Perfil – Aguinaldo Silva

Amanhã, AGUINALDO SILVA estreia sua nova novela, “Fina Estampa”. O pernambucano de Carpina se lançou na TV em 1979 no seriado “Plantão de Polícia”. Dois anos mais tarde, assinou “Obrigado, doutor” e em 82, a minissérie “Lampião & Maria Bonita”. Antes de escrever sua primeira novela, “Partido Alto”, em 1984, o autor foi o responsável por “Bandidos da Falange” e “Padre Cícero”. O primeiro grande sucesso de Aguinaldo Silva viria em 1985, “Roque Santeiro”, que lhe garante o Troféu Imprensa e o prêmio da APCA (Associação Paulista dos Críticos de Arte). Já em 1987, assina “O Outro”. E em 88, é co-autor de “Vale Tudo”, sucesso de Gilberto Braga.
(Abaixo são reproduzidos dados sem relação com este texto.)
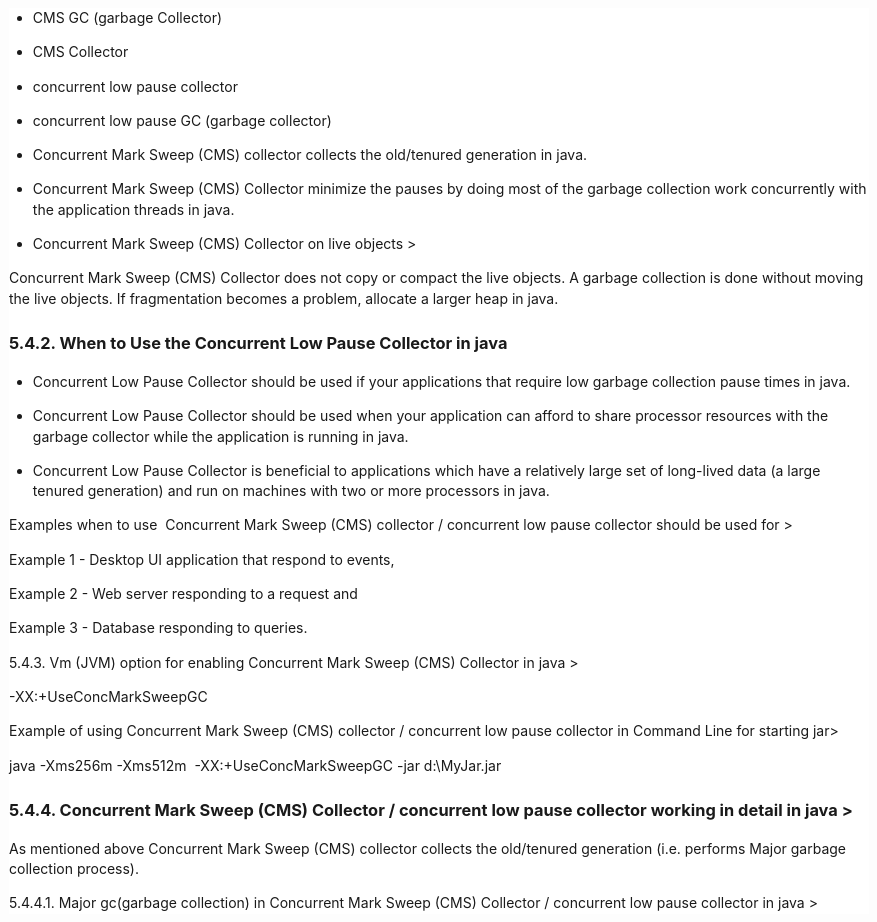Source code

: 
-   CMS GC (garbage Collector)
    
-   CMS Collector
    

-   concurrent low pause collector
    
-   concurrent low pause GC (garbage collector)
    

-   Concurrent Mark Sweep (CMS) collector collects the old/tenured generation in java.
    
-   Concurrent Mark Sweep (CMS) Collector minimize the pauses by doing most of the garbage collection work concurrently with the application threads in java.
    
-   Concurrent Mark Sweep (CMS) Collector on live objects >
    

Concurrent Mark Sweep (CMS) Collector does not copy or compact the live objects. A garbage collection is done without moving the live objects. If fragmentation becomes a problem, allocate a larger heap in java.

### 5.4.2. When to Use the Concurrent Low Pause Collector in java

-   Concurrent Low Pause Collector should be used if your applications that require low garbage collection pause times in java.
    
-   Concurrent Low Pause Collector should be used when your application can afford to share processor resources with the garbage collector while the application is running in java.
    
-   Concurrent Low Pause Collector is beneficial to applications which have a relatively large set of long-lived data (a large tenured generation) and run on machines with two or more processors in java.
    

Examples when to use  Concurrent Mark Sweep (CMS) collector / concurrent low pause collector should be used for >

Example 1 - Desktop UI application that respond to events,

Example 2 - Web server responding to a request and

Example 3 - Database responding to queries.

5.4.3. Vm (JVM) option for enabling Concurrent Mark Sweep (CMS) Collector in java >

\-XX:+UseConcMarkSweepGC

Example of using Concurrent Mark Sweep (CMS) collector / concurrent low pause collector in Command Line for starting jar>

java -Xms256m -Xms512m  \-XX:+UseConcMarkSweepGC -jar d:\\MyJar.jar

### 5.4.4. Concurrent Mark Sweep (CMS) Collector / concurrent low pause collector working in detail in java >

As mentioned above Concurrent Mark Sweep (CMS) collector collects the old/tenured generation (i.e. performs Major garbage collection process).

5.4.4.1. Major gc(garbage collection) in Concurrent Mark Sweep (CMS) Collector / concurrent low pause collector in java >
O autor ganharia mais dois Troféus Imprensa em 89 e 92 por “Tieta” e “Pedra Sobre Pedra”, respectivamente. Também na década de 90, escreve as tramas “Fera Ferida”, “A Indomada”, “Meu Bem Querer” e “Suave Veneno”. Em 2001, volta à dramaturgia com “Porto dos Milagres”. E em 2004, ganha o seu quarto Troféu Imprensa por “Senhora do Destino” – a trama recebeu ainda os prêmios da revista ‘Contigo!’, o Troféu Internet e o Qualidade Brasil. Três anos depois, faz sucesso com “Duas Caras”; mas colecionou um enorme fracasso como supervisor de texto de “Tempos Modernos” (2010). Exerceu ainda a mesma função na novela “Laços de Sangue” da TV portuguesa.

O autor assinou também “Tenda dos Milagres”, “Riacho Doce”, “Cinquentinha”, “A Justiceira” e “Lara com Z”. O que pouca gente sabe é que a carreira de Aguinaldo começou enquanto ele trabalhava num cartório de Recife, escrevendo ‘Redenção para Job’, em 1960. Posteriormente, o autor trabalhou como jornalista em periódicos como ‘Última Hora’ e ‘O Globo’. Ele escreveu ainda outros 12 livros como ‘Cristo partido ao meio’, ’98 tiros de audiência’ e ‘Prendam Giovani Improtta’, além de ‘Lábios que beijei’ e ‘República dos assassinos’.